Screening and piloting of enhanced oil recovery (EOR) methods is often a lengthy process requiring large financial commitments. The reservoir uncertainty and, for some EOR methods, the lack of fundamental recovery mechanism understanding, call for a careful and staged screening and piloting program before committing to full-field implementation. The MicroPilot* single-well in situ EOR evaluation is a new piloting technique which allows for rapid and cost effective testing of EOR methods under in-situ downhole conditions.

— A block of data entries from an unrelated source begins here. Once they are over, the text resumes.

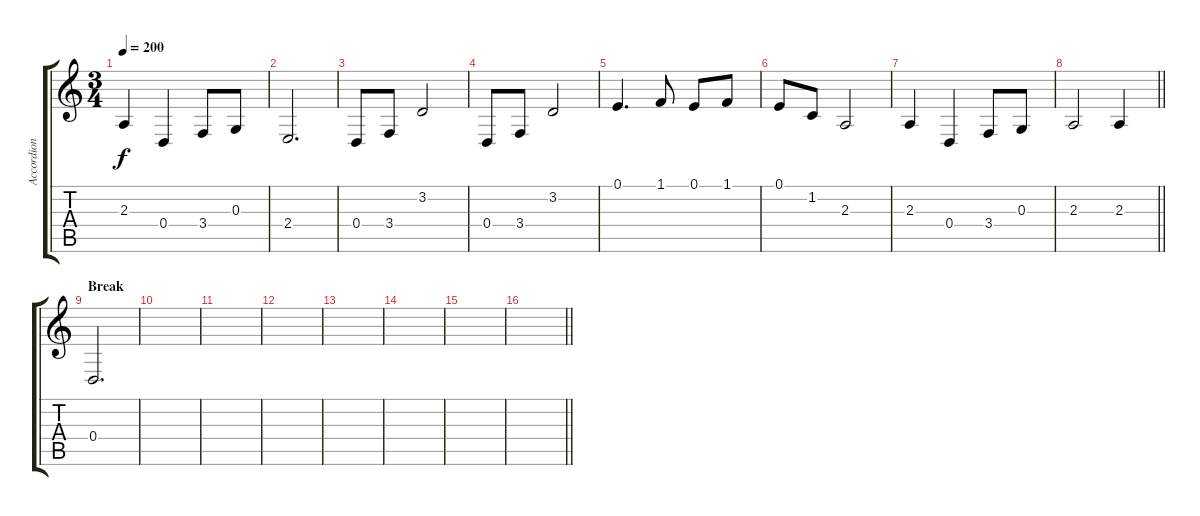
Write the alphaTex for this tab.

\track ("Accordion (Melody 1)" "Accordion ") {instrument tangoaccordion}
\staff {score tabs}
\tuning (E4 B3 G3 D3 A2 E2) {hide}
\ts (3 4)
\tempo 200
\clef g2
\ks c
2.3.4{dy f} 0.4.4 3.4.8 0.3.8 |
2.4.2{d} |
0.4.8 3.4.8 3.2.2 |
0.4.8 3.4.8 3.2.2 |
0.1.4{d} 1.1.8 0.1.8 1.1.8 |
0.1.8 1.2.8 2.3.2 |
2.3.4 0.4.4 3.4.8 0.3.8 |
\barLineRight lightlight
2.3.2 2.3.4 |
\section ("" "Break")
0.4.2{d} |
|
|
|
|
|
|
\barLineRight lightlight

It is a log-inject-log technique conducted with a wireline formation tester, where a small quantity of EOR fluid is injected and the resulting change in oil saturation then determined based on a set of openhole logs that are run both before and after the injection.
The MicroPilot is a proven piloting technology for alkaline-surfactant-polymer (ASP) EOR. In this paper, we investigate the feasibility of extending this new technology for testing of CO2 EOR. We demonstrate through detailed analytical and numerical modeling that the changes in oil saturation and composition expected during the CO2 EOR process are measurable by the openhole logs when taking into account logging tool resolution. Based on a test library consisting of 13 different oils, which have been carefully characterized to match experimental PVT data, and all of which are likely candidate oils for miscible CO2 EOR, we investigate the expected pilot response when injecting CO2 both above and below the minimum miscibility pressure. We further study the sensitivity of the pilot response to gravity effects as well as residual oil saturation to the CO2 flood.